17 July 2013

Somalia: Somalis Feel the Pinch of Ramadan Food Prices

Mogadishu — Consumers are demanding that merchants at Mogadishu markets lower their prices on basic food items so that poor people can feed their families during Ramadan.

"We ask our brothers who sell goods to have compassion for people who are poor and bring down the cost of essential foods during Ramadan," said Wabari district resident Aadan Hussein.

As responsible citizens, merchants must be responsive to the public outcry and do something to mitigate the sudden increase in food prices that many families cannot bear, said the 48-year-old father of seven children.

Prices for staples such as rice, flour, pasta, sugar and cooking oil -- as well as for other traditional Ramadan-time meal ingredients like dates, fruits, vegetables, meat and dairy products -- have risen since the Muslim holy month began on July 10th.

"Prices of food items have gone up noticeably compared to before the fasting month," said Hamar Weyne market food merchant Ahmed Hussein.

The price of rice has risen from 532,000 shillings ($28) to 620,000 shillings (about $31) per 50-kilo sack, while a sack of sugar now costs 680,000 shillings ($34) compared with 595,000 ($30.2) previously, according to Hussein's observations.

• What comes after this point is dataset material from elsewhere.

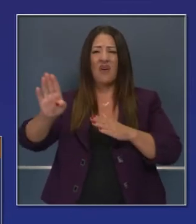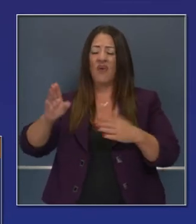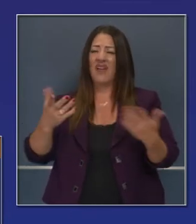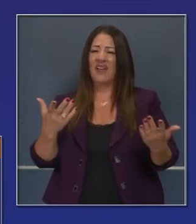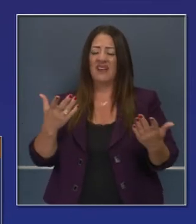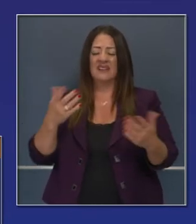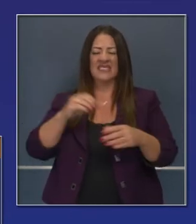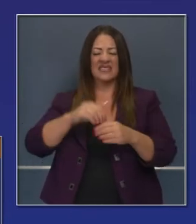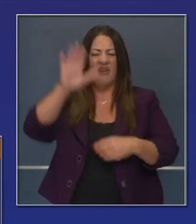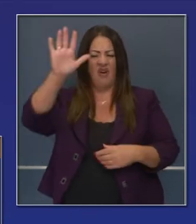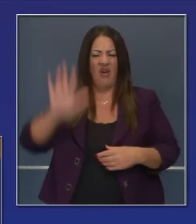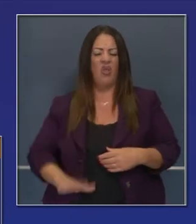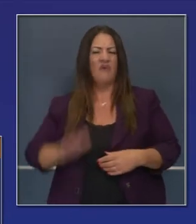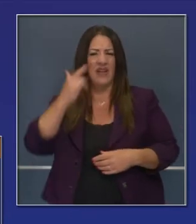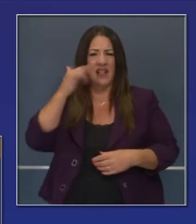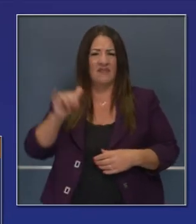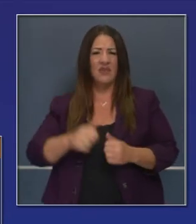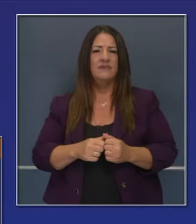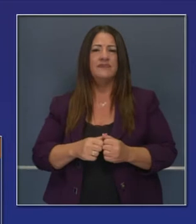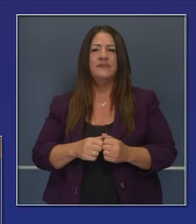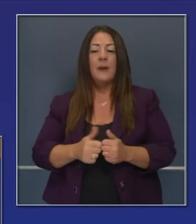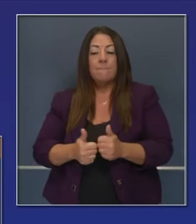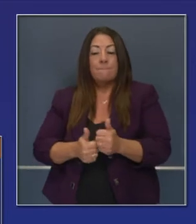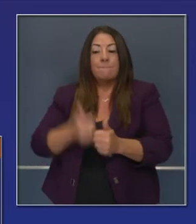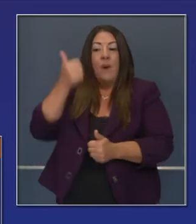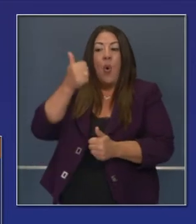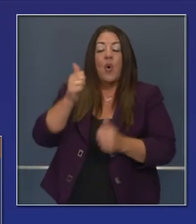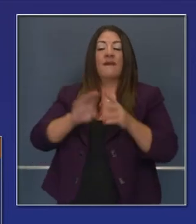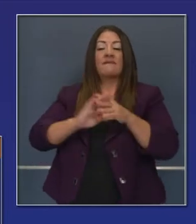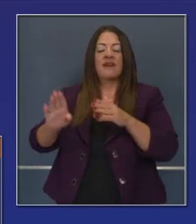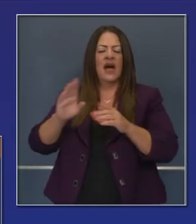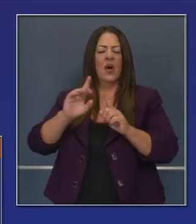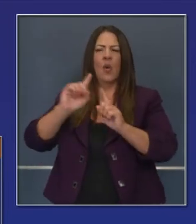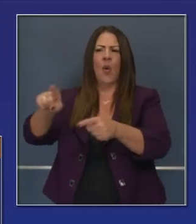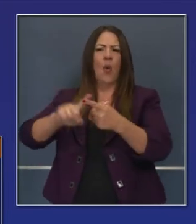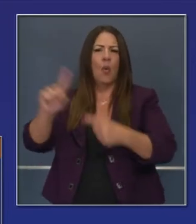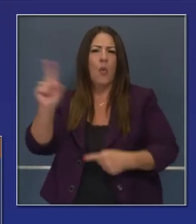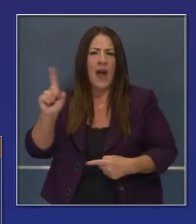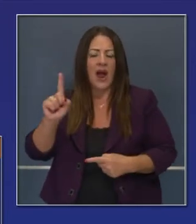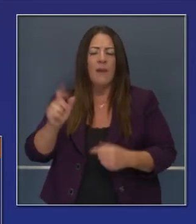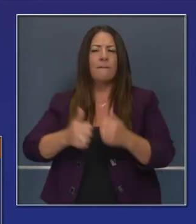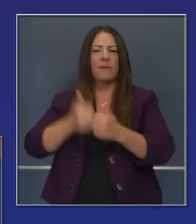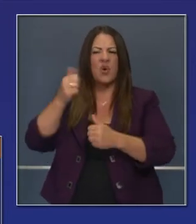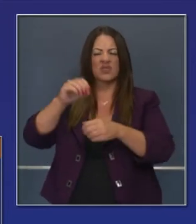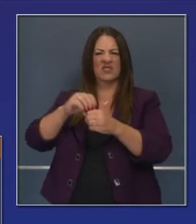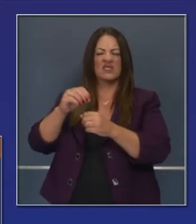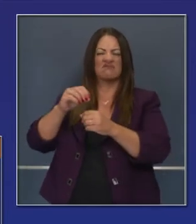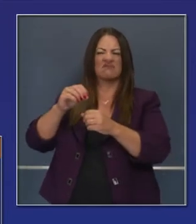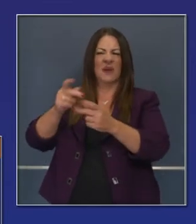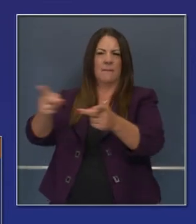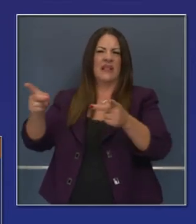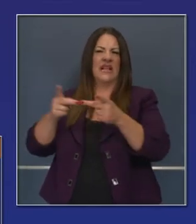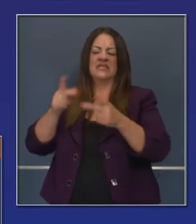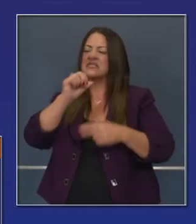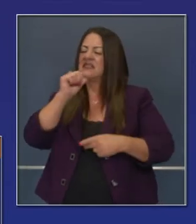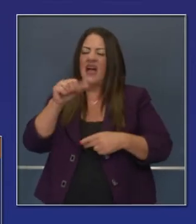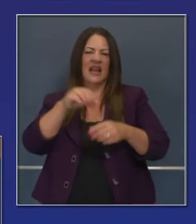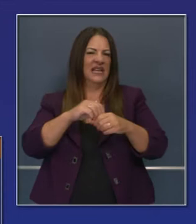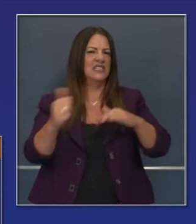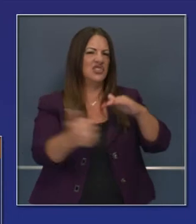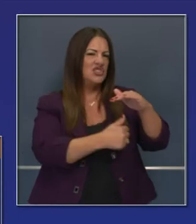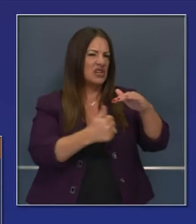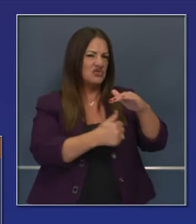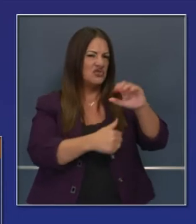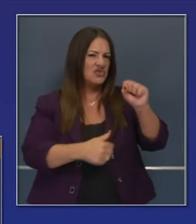evacuados actualmente en el estado. La mayoría de esos evacuados están en refugios no congregados, de acuerdo con los protocolos de COVID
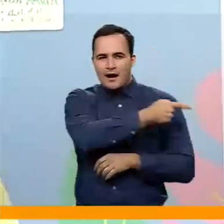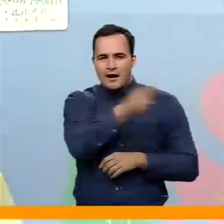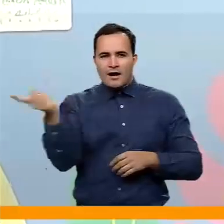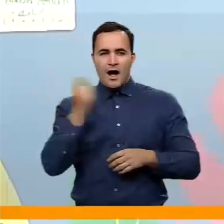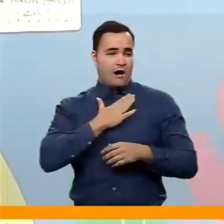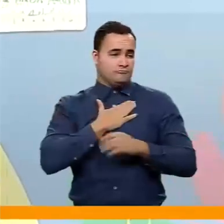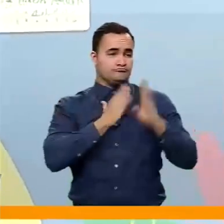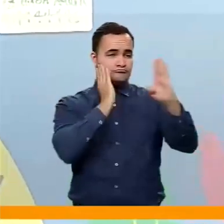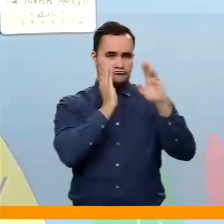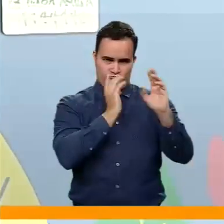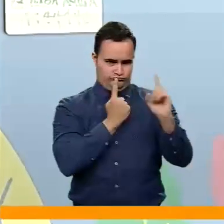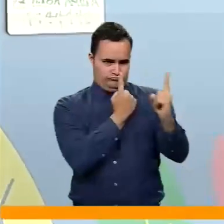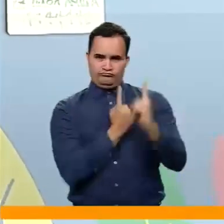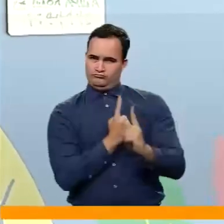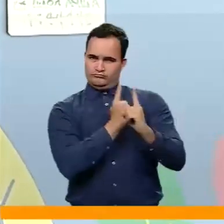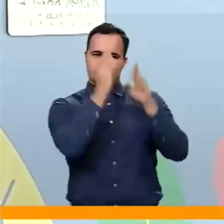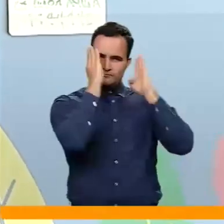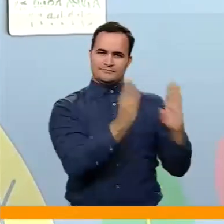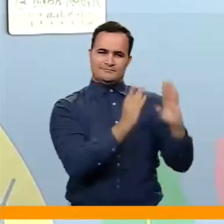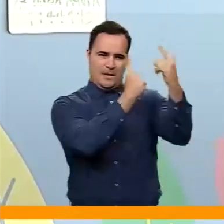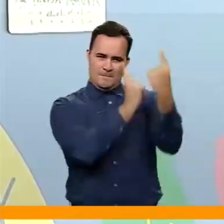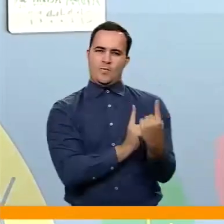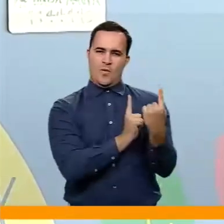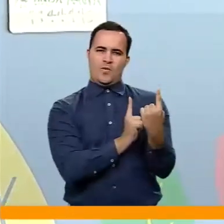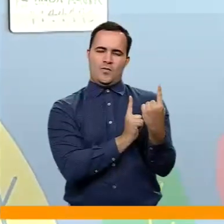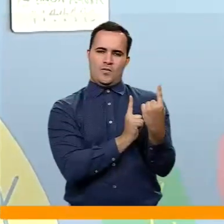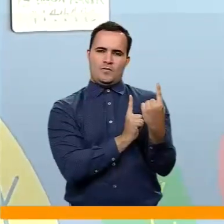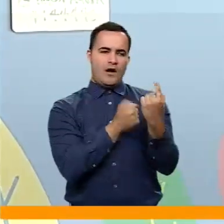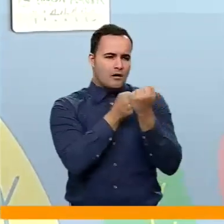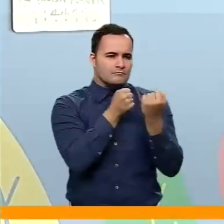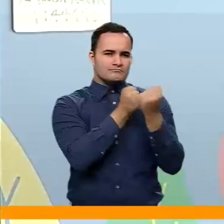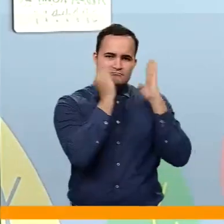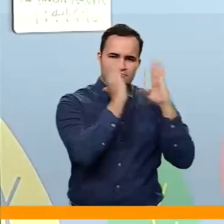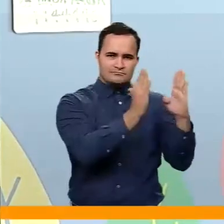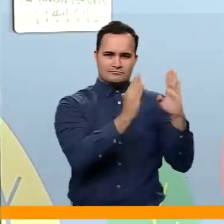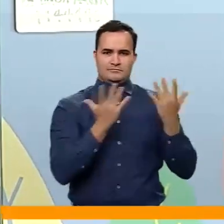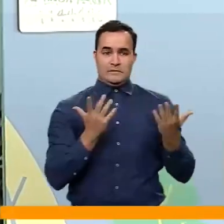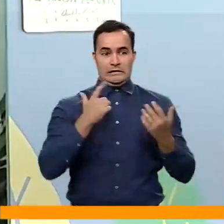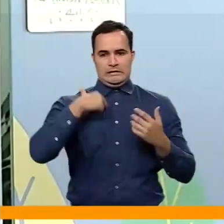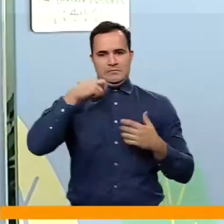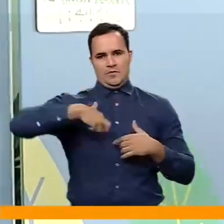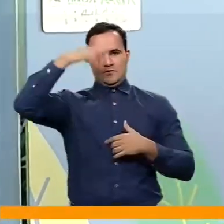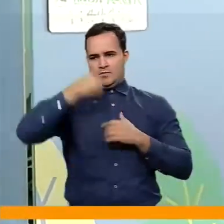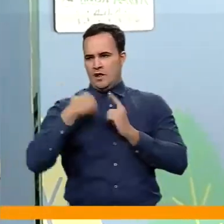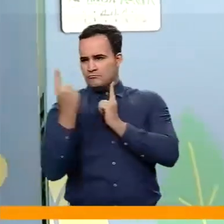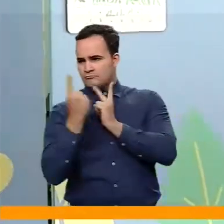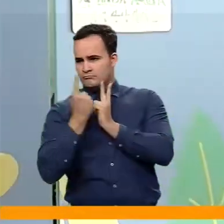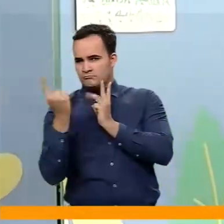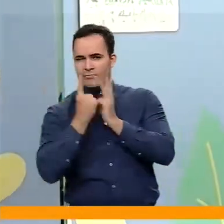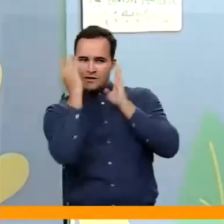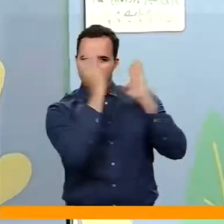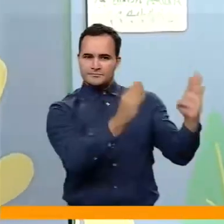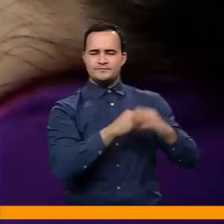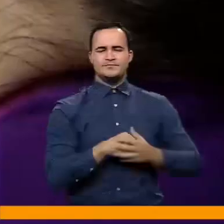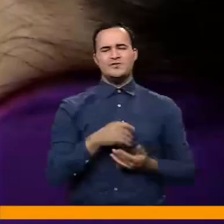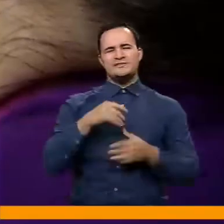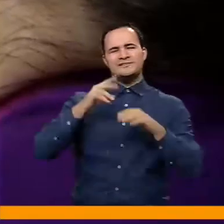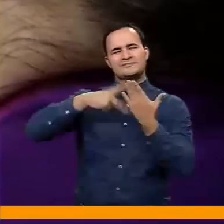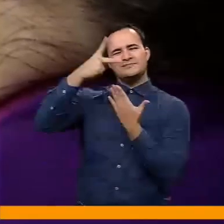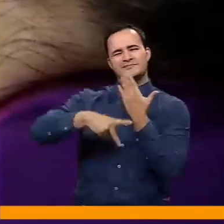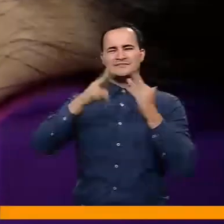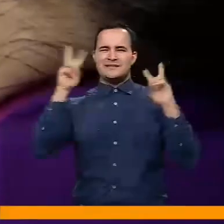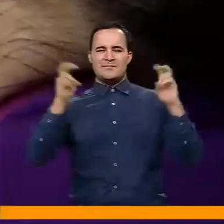es la atención personalizada. La atención personalizada, la ayuda, pero también la ayuda entre pares. Entonces, con el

The price of flour has risen from 550,000 shillings ($29) to 610,000 shillings ($30.5) per sack, while a kilo of dates has gone up to 50,000 shillings ($2.5) from 36,000 shillings ($2), he said.

The same goes for beef and goat meat, as a kilo now costs an average of 120,000 shillings (around $6), while it cost 80,000 shillings (approximately $4) before Ramadan. Consumers are also feeling a price pinch when it comes to cooking oil, vegetables and dairy products.

While some shoppers accuse merchants of jacking up prices, food sellers respond that price increases are a normal trend during Ramadan driven by market demand.

"It is not up to us to raise prices because this is due to high demand for food items, as consumption rises on the part of families who buy more quantities of essential items during this month," Bakara Market food merchant Ahmed Osman Tarabi said.

Appeals on behalf of poor, displaced

The cost of food has gone up despite a pre-Ramadan appeal to merchants from Somali President Hassan Sheikh Mohamud to refrain from raising prices.

"As we welcome the month of Ramadan, I call on all merchants and the business world to not raise prices of essential food items and I also call on all Somalis to help each other and show compassion towards one another," Mohamud said in a statement after meeting with a group of merchants at Villa Somalia on July 7th. "I ask them to help those that are in need and to work toward building and reinforcing national unity."

Mohamud said for the duration of Ramadan the government would reduce taxes levied at Mogadishu's port on imported food items, and asked that business owners' pass those saving on to consumers.

Poor people, especially families living at internally displaced persons (IDPs) camps in Mogadishu, are especially feeling the pinch.

"The high cost of food is weighing down on IDPs who cannot afford to buy their daily food requirements," said Fatima Mohamed, 36, a mother of six who lives at Siliga camp.

"We have welcomed the month of Ramadan this year with a wave of high food costs," she said. "This will double the burden on IDPs who have been living under very difficult humanitarian conditions."

She appealed to relief agencies, charitable people and authorities tasked with delivering aid to help families such as hers put enough food on the table during Ramadan.

Tarabuunka camp resident and father of five Ali Abdullahi said the price increase is a huge burden on displaced people.

"We cannot provide enough food for ourselves during this month. These high prices are turning our already difficult conditions into true suffering during Ramadan," he said.

Abdullahi, 38, who earns less than $2 a day as a porter at Bakara Market, said he does not make enough to feed and support his family.

"The state of IDPs is getting worse day after day, especially during the month of Ramadan. Living in refugee camps is very difficult and is even more so during Ramadan. If we do not receive aid as soon as possible, we will suffer even more," he told Sabahi.

Meanwhile, humanitarian organisations were doing a lot to try and help needy people and IDPs make it through Ramadan, said Ahmed Ibrahim, director of local non-profit Solidarity Charity Association.

His organisation is planning with other non-governmental organisations and charities to provide iftar meals for around 3,000 IDPs, he said.

"The suffering of IDPs in the refugee camps of Mogadishu is ongoing, but it is increasing and getting worse with the arrival of the blessed month of Ramadan," he said.